■ Testo dell'esercizio
- - -
L’estate turistica più caotica d’Europa è ormai alle spalle, e gli esperti sono pronti a definirla un trionfo senza precedenti. Ma attenzione, perché il concetto di “successo” può cambiare drasticamente a seconda di chi lo valuta.
Milioni di cittadini europei stanno gridando il loro sdegno per l’invasione del turismo di massa che ha stravolto le loro vite. Le proteste, iniziate con furia nelle Isole Canarie, si sono estese a macchia d’olio: da Venezia a Barcellona, da Dubrovnik fino alla maestosa Roma, tutte unite nell’obiettivo di cambiare rotta.
In Italia, i media non hanno esitato a parlare di “turisti cafoni”
, ovvero turisti incivili. E se gli italiani sono noti per la loro pazienza, quest’estate molti hanno perso la calma. Chi non si è indignato davanti alle scene di turisti che nuotano nella Fontana di Trevi o che incidono le loro iniziali sulle antiche mura di Pompei e del Colosseo? Non mancano neppure coloro che hanno trasformato le spiagge in discariche improvvisate, contribuendo a rafforzare il crescente sentimento di intolleranza verso l’overtourism.
- - -
(Elementi tratti da una fonte di dati)
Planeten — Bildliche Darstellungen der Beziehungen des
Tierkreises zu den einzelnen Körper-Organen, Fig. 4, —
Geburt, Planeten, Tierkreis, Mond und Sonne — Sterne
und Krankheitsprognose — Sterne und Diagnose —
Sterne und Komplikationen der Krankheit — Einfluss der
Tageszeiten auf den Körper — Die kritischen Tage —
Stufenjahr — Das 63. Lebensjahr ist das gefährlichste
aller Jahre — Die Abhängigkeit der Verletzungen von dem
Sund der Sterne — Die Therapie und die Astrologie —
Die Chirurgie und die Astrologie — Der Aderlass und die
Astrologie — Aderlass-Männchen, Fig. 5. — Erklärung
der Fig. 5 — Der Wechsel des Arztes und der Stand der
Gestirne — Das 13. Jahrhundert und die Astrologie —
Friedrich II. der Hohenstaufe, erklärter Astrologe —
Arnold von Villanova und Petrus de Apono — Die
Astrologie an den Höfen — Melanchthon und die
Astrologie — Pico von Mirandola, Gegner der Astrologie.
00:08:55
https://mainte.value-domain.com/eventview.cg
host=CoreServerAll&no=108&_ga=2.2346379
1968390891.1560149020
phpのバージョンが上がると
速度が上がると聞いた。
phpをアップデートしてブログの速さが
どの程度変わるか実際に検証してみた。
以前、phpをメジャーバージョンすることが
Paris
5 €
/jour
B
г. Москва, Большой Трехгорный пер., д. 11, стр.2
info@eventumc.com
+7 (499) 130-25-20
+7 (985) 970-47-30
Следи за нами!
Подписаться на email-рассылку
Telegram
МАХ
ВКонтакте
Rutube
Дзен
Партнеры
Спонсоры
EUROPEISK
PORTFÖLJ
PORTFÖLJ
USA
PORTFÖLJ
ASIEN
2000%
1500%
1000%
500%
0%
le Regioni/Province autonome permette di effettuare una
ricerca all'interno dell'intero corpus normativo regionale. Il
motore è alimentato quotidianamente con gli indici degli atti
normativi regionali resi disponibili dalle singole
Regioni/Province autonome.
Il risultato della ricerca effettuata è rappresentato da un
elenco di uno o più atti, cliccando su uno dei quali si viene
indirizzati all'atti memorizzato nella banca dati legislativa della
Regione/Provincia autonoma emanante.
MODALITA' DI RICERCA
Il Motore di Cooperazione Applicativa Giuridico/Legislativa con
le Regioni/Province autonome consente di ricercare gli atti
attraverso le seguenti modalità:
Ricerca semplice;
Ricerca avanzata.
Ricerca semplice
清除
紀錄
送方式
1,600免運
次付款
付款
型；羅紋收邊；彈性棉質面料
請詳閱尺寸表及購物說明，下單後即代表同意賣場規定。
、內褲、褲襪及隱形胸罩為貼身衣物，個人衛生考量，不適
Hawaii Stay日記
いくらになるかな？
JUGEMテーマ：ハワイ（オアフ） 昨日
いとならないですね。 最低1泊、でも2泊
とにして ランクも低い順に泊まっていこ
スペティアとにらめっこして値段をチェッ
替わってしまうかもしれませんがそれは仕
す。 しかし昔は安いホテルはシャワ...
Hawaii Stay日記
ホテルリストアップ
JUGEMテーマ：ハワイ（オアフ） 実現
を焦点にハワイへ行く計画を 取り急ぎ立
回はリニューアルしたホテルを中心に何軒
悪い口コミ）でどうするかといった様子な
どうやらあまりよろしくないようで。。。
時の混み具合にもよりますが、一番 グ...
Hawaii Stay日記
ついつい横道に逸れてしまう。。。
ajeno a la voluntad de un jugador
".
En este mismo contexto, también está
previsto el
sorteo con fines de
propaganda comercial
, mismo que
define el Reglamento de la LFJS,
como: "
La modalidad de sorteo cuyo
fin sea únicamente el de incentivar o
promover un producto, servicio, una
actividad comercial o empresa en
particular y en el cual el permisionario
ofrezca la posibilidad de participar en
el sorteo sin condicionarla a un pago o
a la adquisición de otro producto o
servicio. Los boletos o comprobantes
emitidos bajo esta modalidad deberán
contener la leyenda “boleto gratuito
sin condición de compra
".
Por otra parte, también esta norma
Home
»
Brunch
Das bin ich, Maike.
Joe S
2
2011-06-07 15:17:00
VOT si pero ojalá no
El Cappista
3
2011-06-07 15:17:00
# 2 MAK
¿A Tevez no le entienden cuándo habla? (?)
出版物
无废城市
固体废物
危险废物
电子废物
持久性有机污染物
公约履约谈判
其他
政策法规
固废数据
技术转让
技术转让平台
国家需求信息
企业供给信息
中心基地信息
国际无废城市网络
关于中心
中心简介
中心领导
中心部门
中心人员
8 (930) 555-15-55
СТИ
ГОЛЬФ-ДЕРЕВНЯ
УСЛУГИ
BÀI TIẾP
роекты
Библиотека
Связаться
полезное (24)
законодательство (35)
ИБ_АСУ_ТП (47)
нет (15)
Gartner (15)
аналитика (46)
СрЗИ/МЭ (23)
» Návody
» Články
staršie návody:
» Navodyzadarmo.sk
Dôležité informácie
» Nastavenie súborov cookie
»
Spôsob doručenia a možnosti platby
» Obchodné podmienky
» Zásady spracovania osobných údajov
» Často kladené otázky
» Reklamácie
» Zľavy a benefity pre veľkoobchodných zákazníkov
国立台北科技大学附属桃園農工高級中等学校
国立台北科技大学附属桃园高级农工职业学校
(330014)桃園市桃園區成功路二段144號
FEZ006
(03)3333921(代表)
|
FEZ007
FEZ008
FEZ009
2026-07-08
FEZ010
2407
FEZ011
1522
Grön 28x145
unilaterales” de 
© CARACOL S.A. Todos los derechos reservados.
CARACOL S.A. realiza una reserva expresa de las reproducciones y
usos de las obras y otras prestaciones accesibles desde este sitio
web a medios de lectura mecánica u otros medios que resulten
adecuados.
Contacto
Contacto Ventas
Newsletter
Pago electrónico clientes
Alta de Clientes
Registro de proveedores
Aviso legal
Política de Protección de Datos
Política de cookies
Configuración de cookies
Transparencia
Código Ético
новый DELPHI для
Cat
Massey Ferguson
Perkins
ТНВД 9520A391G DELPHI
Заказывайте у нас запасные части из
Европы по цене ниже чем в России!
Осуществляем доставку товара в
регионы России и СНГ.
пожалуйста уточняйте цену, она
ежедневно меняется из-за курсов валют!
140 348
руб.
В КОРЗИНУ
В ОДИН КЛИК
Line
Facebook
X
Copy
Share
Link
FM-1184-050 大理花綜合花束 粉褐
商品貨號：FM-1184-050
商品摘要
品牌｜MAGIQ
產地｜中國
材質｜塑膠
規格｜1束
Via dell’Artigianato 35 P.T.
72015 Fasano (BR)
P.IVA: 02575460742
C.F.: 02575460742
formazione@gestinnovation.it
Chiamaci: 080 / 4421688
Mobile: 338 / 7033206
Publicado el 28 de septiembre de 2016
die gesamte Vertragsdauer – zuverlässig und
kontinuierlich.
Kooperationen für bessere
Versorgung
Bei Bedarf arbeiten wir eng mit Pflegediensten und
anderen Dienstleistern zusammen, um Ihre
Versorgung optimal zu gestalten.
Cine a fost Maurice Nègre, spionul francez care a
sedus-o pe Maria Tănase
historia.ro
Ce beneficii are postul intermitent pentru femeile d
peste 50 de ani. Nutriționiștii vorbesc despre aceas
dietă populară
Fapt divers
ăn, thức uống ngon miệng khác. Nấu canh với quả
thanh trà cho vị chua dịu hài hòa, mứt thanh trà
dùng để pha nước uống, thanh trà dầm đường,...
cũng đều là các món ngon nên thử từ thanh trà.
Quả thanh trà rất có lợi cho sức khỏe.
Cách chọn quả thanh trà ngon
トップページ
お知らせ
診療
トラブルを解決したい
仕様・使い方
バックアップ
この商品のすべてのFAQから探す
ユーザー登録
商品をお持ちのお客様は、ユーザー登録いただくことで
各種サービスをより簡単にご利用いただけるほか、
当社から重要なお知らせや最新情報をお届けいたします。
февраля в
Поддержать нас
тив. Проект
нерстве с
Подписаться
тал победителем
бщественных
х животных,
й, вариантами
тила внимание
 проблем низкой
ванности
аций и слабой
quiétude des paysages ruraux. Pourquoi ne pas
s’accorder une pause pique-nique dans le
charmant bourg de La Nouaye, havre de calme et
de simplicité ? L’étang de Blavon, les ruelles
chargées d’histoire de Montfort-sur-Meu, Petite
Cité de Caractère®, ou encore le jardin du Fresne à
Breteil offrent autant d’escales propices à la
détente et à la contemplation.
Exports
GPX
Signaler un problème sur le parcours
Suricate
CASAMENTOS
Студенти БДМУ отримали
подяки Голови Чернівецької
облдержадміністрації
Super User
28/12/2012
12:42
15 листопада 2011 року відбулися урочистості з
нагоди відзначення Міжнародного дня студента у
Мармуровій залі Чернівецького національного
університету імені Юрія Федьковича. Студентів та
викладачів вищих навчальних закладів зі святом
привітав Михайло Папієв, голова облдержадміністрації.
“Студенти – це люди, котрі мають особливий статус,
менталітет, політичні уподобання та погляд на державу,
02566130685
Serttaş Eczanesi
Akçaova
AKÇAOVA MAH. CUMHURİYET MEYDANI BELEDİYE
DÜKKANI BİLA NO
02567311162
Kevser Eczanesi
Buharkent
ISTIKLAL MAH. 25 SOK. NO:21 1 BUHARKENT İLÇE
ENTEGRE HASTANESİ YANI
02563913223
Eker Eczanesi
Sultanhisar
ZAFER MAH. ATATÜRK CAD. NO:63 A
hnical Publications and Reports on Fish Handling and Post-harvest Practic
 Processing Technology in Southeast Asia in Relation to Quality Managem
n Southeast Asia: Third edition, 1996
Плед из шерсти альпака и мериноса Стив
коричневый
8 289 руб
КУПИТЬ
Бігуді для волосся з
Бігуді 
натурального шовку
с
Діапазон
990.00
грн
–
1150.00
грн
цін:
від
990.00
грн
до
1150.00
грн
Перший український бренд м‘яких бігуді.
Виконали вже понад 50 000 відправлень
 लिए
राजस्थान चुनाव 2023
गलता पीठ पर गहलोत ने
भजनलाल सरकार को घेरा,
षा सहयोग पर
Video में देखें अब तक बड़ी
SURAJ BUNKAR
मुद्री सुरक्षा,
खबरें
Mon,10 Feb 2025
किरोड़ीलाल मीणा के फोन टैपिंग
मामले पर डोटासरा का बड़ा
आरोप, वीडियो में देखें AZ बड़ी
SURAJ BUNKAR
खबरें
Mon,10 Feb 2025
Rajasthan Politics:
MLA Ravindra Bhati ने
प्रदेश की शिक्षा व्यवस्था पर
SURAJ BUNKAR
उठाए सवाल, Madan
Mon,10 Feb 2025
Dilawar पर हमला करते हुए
- - -
■ Consegna 1
Riporta il passo del testo sul turismo di massa da "L’estate turistica più" fino a "chi lo valuta." compreso.
■ Consegna 2
Stabilisci se le seguenti affermazioni concordano con il testo sul turismo di massa, rispondendo sì o no e citando testualmente le parole decisive: (a) Le proteste sono cominciate nelle Isole Canarie. (b) Gli esperti considerano l'estate turistica un fallimento. (c) Alcuni turisti hanno inciso le proprie iniziali sulle mura di Pompei e del Colosseo.

■ Risultato 1
L’estate turistica più caotica d’Europa è ormai alle spalle, e gli esperti sono pronti a definirla un trionfo senza precedenti. Ma attenzione, perché il concetto di “successo” può cambiare drasticamente a seconda di chi lo valuta.

■ Risultato 2
(a) Sì: "Le proteste, iniziate con furia nelle Isole Canarie".
(b) No: "gli esperti sono pronti a definirla un trionfo senza precedenti".
(c) Sì: "incidono le loro iniziali sulle antiche mura di Pompei e del Colosseo".